### DOCUMENT PASSAGE:
==========

But I had not been joking. It was my wrist they were going to be working on. I
thought that entitled me to watch. Anyhow, I had never seen an operation and was
fascinated by the idea of someone being able to sew a tendon back together. I had
this image of a doctor pulling out the needle and thread and setting to work, whistling. Perhaps subconsciously I wanted to supervise the operation, to make sure that all the little pieces were sewn back into the right places (admittedly not a
very rational thought since I wouldn't know by sight if they were sewing them
together or tearing them apart). I understood the doctor's fear that I would panic
and mess up the operation. Still, I wanted to watch. I felt it would give me a degree of control over this injury that had come to dominate my life without permission. Unfortunately, the final decision was not mine to make and the surgery was to go unrecorded by my eyes, lost in the memories of doctors who perform these operations daily.
The Door opened and I looked up, tingling with hope and apprehension. In response
to the nurse's call a fragile elderly lady in a cashmere sweater and flowered scarf
was wheeled towards The Door by her son. As she passed me I overheard her say, "Let's rock and roll." The words echoed in my ears and penetrated my heart. As I watched her disappear beyond The Door, I silently thanked her for the sudden dose
of courage she had unknowingly injected in me. If she could do it, I could do it. I was
next and before too long I was lying on a gurney in a room filled with doctors. I told the anesthesiologist that I did not want to be put to sleep, even though a curtain hid
the actual operation from my sight. I said "Hi" to Dr. Melone an, as the operation began, sang contentedly along with the Blues Brothers.

==========

### SUPPLIED INFORMATION:

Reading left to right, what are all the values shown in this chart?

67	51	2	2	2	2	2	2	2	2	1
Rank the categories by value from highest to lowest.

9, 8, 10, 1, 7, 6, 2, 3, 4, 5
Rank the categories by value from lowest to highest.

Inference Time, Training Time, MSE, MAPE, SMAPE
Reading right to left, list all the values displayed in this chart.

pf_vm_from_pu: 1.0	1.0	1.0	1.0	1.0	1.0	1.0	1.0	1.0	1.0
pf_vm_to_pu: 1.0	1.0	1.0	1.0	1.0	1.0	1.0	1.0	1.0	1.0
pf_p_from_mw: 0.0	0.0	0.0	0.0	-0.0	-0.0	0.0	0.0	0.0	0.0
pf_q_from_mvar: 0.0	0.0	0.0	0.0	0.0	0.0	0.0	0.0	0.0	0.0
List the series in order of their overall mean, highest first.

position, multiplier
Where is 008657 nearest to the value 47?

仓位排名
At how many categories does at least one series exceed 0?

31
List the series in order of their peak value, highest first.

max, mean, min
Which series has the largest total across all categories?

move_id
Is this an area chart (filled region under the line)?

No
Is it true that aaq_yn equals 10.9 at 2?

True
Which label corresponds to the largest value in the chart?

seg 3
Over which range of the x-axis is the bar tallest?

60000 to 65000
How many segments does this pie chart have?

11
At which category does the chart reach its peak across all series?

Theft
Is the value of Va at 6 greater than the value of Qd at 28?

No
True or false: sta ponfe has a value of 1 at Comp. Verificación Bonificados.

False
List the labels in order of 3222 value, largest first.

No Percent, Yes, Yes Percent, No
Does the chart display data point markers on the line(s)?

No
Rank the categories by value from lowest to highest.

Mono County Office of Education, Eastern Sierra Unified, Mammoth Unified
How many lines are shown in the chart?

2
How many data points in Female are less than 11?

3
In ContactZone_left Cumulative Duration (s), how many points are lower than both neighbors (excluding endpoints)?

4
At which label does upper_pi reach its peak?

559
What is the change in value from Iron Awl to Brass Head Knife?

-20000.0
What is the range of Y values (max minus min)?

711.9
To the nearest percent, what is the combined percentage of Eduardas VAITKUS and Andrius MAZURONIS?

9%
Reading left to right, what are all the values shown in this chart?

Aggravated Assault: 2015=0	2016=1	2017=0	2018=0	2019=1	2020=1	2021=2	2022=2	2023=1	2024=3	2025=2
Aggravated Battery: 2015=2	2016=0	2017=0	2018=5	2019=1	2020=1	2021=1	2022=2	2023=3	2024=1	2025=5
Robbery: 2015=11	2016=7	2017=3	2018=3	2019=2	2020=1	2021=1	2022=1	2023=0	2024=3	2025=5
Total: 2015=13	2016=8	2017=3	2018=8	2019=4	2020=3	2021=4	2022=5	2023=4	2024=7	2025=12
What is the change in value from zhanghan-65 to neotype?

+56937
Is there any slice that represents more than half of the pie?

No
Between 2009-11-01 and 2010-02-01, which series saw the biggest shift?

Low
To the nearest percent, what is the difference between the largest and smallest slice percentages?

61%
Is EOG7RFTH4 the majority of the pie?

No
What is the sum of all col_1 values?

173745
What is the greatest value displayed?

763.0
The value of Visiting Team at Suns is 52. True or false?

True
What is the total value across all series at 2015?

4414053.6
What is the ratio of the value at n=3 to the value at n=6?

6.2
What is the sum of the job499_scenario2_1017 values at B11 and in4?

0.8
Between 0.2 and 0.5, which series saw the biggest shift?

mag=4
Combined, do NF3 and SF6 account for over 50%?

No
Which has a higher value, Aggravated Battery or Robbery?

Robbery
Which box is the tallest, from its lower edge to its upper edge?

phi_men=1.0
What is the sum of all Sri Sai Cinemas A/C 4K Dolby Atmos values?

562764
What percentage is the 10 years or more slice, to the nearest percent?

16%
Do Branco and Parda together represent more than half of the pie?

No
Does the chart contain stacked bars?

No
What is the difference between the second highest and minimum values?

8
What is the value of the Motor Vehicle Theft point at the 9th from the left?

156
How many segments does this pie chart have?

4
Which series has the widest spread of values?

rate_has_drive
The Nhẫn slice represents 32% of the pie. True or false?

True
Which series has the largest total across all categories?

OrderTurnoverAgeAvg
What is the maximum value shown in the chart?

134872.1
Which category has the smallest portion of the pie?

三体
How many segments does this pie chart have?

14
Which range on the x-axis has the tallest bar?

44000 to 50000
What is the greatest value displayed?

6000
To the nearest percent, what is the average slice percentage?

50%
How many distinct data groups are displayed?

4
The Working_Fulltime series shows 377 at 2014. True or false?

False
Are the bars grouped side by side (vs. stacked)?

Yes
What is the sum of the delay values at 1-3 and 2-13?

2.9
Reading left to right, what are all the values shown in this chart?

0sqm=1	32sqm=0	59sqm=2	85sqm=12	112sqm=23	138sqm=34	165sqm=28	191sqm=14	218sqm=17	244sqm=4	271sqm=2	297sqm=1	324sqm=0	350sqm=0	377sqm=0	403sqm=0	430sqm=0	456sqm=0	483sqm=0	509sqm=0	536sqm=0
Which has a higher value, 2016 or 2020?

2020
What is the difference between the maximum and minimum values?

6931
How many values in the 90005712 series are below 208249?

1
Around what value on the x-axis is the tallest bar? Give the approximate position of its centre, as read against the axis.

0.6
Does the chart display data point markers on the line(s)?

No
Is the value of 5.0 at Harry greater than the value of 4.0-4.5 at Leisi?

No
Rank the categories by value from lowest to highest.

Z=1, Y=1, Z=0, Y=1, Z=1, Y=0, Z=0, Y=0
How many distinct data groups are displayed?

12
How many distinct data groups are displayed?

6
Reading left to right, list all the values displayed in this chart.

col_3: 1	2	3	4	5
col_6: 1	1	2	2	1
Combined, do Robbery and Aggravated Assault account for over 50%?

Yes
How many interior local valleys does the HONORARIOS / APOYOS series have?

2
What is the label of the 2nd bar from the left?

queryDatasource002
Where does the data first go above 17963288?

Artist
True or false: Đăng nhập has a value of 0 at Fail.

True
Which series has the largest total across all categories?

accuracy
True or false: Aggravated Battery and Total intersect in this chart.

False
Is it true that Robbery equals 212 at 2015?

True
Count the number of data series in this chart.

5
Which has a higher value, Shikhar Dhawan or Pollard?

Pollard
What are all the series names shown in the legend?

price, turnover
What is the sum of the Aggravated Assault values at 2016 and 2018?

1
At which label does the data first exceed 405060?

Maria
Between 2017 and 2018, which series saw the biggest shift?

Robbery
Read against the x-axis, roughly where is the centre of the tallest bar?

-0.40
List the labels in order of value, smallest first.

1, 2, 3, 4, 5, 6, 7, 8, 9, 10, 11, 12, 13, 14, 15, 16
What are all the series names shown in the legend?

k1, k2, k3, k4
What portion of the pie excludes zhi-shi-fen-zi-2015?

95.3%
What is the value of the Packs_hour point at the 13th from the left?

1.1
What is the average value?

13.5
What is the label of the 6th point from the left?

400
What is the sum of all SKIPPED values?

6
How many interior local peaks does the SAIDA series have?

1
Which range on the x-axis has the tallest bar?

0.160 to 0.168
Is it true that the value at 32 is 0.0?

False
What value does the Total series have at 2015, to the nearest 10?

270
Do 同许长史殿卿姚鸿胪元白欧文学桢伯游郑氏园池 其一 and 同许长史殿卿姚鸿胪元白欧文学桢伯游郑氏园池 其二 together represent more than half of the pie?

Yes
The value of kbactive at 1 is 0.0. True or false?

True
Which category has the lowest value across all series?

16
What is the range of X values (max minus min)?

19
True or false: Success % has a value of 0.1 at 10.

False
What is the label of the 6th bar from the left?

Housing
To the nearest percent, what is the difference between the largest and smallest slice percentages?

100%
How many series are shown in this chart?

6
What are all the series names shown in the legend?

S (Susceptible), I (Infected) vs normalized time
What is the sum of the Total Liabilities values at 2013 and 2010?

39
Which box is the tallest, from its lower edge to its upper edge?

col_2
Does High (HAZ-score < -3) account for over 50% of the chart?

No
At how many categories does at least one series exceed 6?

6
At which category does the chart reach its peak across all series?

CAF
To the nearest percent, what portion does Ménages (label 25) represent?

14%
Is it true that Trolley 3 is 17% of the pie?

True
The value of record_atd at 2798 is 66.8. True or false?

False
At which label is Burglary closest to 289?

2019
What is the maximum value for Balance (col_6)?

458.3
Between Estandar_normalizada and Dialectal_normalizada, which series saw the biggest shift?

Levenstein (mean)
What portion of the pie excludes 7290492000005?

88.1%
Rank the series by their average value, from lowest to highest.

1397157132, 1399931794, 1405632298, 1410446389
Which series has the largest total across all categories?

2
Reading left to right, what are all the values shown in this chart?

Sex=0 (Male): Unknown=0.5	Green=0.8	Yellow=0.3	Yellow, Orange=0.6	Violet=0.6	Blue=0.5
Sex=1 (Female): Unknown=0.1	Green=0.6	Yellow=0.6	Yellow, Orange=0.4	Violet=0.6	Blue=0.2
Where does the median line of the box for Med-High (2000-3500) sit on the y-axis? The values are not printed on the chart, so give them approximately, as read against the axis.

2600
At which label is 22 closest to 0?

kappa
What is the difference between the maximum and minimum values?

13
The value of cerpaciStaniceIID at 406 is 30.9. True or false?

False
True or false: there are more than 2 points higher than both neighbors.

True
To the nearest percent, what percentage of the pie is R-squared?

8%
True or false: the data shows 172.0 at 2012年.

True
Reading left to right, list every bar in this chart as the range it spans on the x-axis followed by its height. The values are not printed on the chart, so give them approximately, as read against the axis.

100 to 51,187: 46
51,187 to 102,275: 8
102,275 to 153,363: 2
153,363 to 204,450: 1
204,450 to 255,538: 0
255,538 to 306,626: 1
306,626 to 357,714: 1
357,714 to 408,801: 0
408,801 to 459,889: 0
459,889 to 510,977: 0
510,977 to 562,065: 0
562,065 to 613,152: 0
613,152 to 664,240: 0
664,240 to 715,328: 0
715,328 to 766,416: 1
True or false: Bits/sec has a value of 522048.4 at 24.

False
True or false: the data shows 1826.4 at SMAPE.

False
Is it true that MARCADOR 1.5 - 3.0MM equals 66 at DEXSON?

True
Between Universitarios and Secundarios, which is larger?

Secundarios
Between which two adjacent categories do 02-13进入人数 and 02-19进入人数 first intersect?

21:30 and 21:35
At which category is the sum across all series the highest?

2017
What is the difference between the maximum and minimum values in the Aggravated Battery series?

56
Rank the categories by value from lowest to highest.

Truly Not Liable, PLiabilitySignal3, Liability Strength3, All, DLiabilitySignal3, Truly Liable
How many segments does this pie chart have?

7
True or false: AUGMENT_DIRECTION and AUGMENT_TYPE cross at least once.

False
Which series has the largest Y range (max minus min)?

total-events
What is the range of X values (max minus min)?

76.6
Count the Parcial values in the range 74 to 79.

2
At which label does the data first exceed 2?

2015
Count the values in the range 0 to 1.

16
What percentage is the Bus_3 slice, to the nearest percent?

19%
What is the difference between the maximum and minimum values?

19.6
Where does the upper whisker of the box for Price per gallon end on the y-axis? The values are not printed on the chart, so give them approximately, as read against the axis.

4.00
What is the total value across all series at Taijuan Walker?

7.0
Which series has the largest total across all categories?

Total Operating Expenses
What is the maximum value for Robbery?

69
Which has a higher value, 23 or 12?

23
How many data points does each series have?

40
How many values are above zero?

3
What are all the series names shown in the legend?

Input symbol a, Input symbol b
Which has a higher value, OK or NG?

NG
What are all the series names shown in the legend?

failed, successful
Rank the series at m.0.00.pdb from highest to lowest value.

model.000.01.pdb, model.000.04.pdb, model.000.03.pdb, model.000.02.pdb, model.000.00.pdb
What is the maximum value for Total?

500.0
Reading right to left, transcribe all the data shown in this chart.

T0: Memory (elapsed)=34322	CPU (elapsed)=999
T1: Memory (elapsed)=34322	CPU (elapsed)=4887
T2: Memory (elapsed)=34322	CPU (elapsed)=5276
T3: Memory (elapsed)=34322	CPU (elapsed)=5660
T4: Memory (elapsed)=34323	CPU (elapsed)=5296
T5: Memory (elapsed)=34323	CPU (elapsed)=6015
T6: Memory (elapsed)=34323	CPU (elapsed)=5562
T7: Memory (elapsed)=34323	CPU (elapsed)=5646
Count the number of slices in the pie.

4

==========

### REQUIRED ACTIONS:
**A.** In the wrist-surgery passage, what does the elderly woman say as she passes the narrator?
**B.** Carry on the wrist-surgery passage, picking up right after its last sentence.
The listing is separate material and has no connection to the wrist-surgery passage.

### TASK-BY-TASK RESULTS:
**A.** She says, "Let's rock and roll."

**B.**
ANALYSIS
Chronicling an intimate moment or other personal experience requires particular
attention and care in the essay-writing process. An author must be conscious that
he or she creates an appropriate sense of balance that at once captures the reader
while allowing for a sense of genuine personal reflection to show through. To be sure, the risk of turning the reader off with overly personal details or unnecessarily deep
conclusions is a constant threat. However, "In the Waiting Room" reflects a
successful attempt at convincing the reader that the author's wrist surgery merits his or her attention. Although unfocused, this work demonstrates that an essay
about an otherwise insignificant topic can in fact be insightful and even touching.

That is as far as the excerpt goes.